David Coulthard: «Fahrer 2026? Wo ist der Hunger? Die Wut? Der Kampfgeist?»
Zwischen den Formel-1-Piloten vor dreissig Jahren und den aktuellen Fahrern gibt es Riesenunterschiede. Dieser Ansicht ist der Schotte David Coulthard. Er vermisst bei den heutigen Assen den Biss.
David Coulthard hat von Barcelona 1994 bis Interlagos 2008 insgesamt 246 Formel-1-Läufe bestritten, 13 davon hat er gewonnen. 2001 beendete er die Weltmeisterschaft auf dem zweiten Schlussrang, nur Michael Schumacher war besser.
Im Podcast Up to Speed hat der frühere Pilot von Williams und Red Bull Racing die Fahrer aus zwei Epochen verglichen: jene, die Mitte der 90er Jahre an den Start gegangen sind, und die heutigen.

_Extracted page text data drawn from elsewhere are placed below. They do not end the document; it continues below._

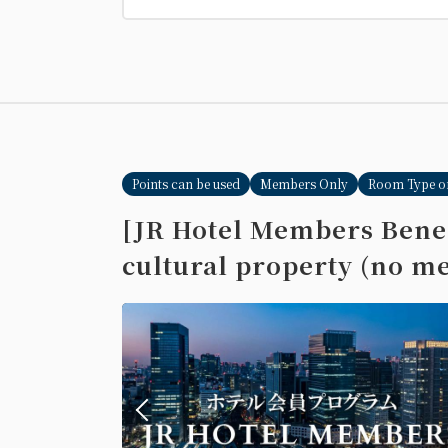
Points can be used
Members Only
Room Type o
[JR Hotel Members Benef
cultural property (no me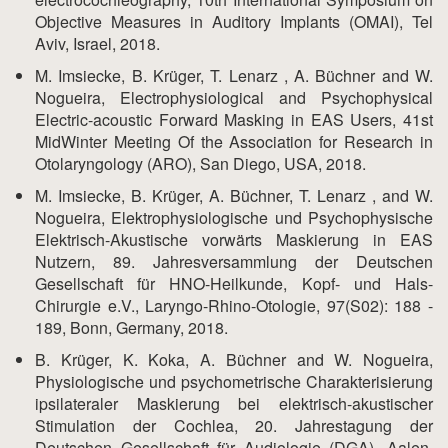
Objective Measures in Auditory Implants (OMAI), Tel
Aviv, Israel, 2018.
M. Imsiecke, B. Krüger, T. Lenarz , A. Büchner and W.
Nogueira, Electrophysiological and Psychophysical
Electric-acoustic Forward Masking in EAS Users, 41st
MidWinter Meeting Of the Association for Research in
Otolaryngology (ARO), San Diego, USA, 2018.
M. Imsiecke, B. Krüger, A. Büchner, T. Lenarz , and W.
Nogueira, Elektrophysiologische und Psychophysische
Elektrisch-Akustische vorwärts Maskierung in EAS
Nutzern, 89. Jahresversammlung der Deutschen
Gesellschaft für HNO-Heilkunde, Kopf- und Hals-
Chirurgie e.V., Laryngo-Rhino-Otologie, 97(S02): 188 -
189, Bonn, Germany, 2018.
B. Krüger, K. Koka, A. Büchner and W. Nogueira,
Physiologische und psychometrische Charakterisierung
ipsilateraler Maskierung bei elektrisch-akustischer
Stimulation der Cochlea, 20. Jahrestagung der
Deutschen Gesellschaft für Audiologie (DGA), Aalen,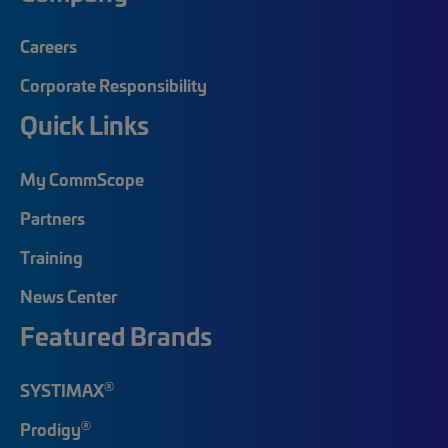
Careers
Corporate Responsibility
Quick Links
My CommScope
Partners
Training
News Center
Featured Brands
®
SYSTIMAX
®
Prodigy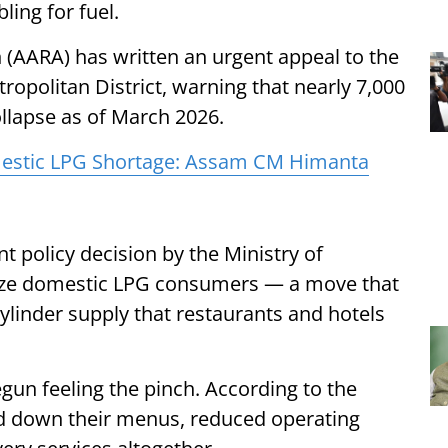
bling for fuel.
 (AARA) has written an urgent appeal to the
opolitan District, warning that nearly 7,000
llapse as of March 2026.
mestic LPG Shortage: Assam CM Himanta
 policy decision by the Ministry of
tize domestic LPG consumers — a move that
ylinder supply that restaurants and hotels
un feeling the pinch. According to the
ed down their menus, reduced operating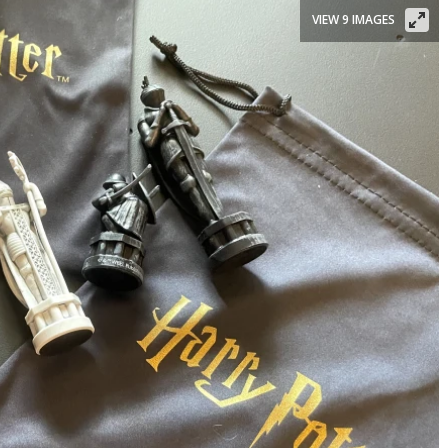
VIEW 9 IMAGES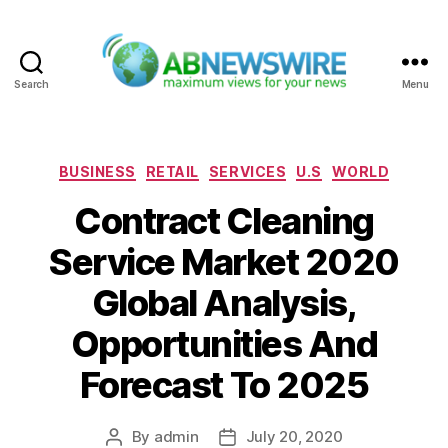
Search
Menu
ABNewswire
Categories
BUSINESS
RETAIL
SERVICES
U.S
WORLD
Contract Cleaning
Service Market 2020
Global Analysis,
Opportunities And
Forecast To 2025
By
admin
July 20, 2020
Post
Post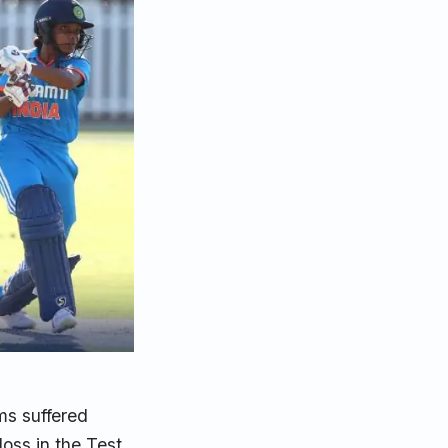
ms suffered
loss in the Test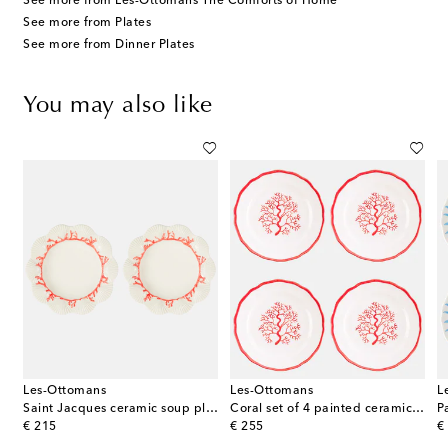
See more from Les-Ottomans The Comforts of Home
See more from Plates
See more from Dinner Plates
You may also like
Les-Ottomans
Les-Ottomans
L
our porcelain dinner plate
Saint Jacques ceramic soup plate
Coral set of 4 painted ceramic side plates
P
original price
original price
or
€ 215
€ 255
€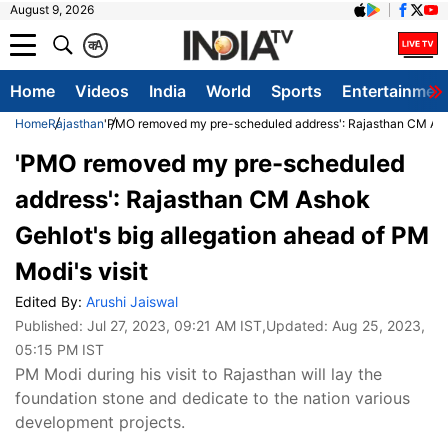
August 9, 2026
क
A
Home
Videos
India
World
Sports
Entertainmen
Home
Rajasthan
'PMO removed my pre-scheduled address': Rajasthan CM Ashok
'PMO removed my pre-scheduled
address': Rajasthan CM Ashok
Gehlot's big allegation ahead of PM
Modi's visit
Edited By:
Arushi Jaiswal
Published:
Jul 27, 2023, 09:21 AM IST
,Updated:
Aug 25, 2023,
05:15 PM IST
PM Modi during his visit to Rajasthan will lay the
foundation stone and dedicate to the nation various
development projects.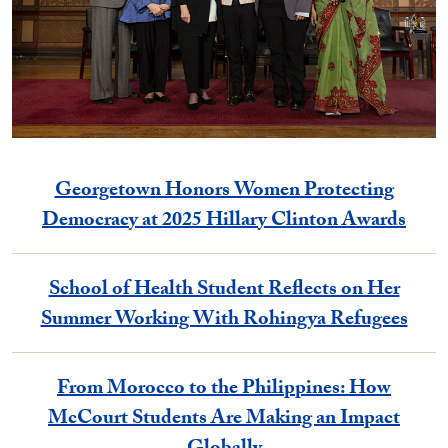
Georgetown Honors Women Protecting
Democracy at 2025 Hillary Clinton Awards
School of Health Student Reflects on Her
Summer Working With Rohingya Refugees
From Morocco to the Philippines: How
McCourt Students Are Making an Impact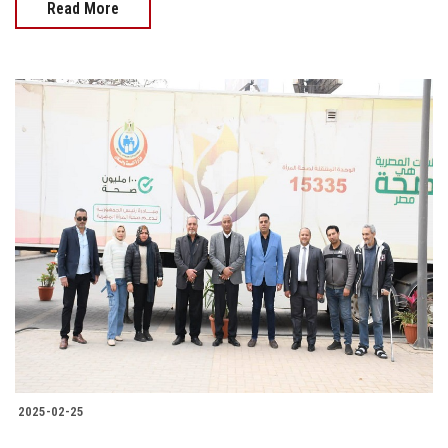
Read More
2025-02-25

Das Urteil des Schotten: «In meiner Generation sind wir bei allen Wetterbedingungen gefahren. Man hat bisweilen nichts gesehen, aber man ist weitergefahren, bis man irgendwo dagegengeknallt ist. Heute hat sich die Welt so weiterentwickelt, dass Rennen nicht starten, weil es zu nass ist.»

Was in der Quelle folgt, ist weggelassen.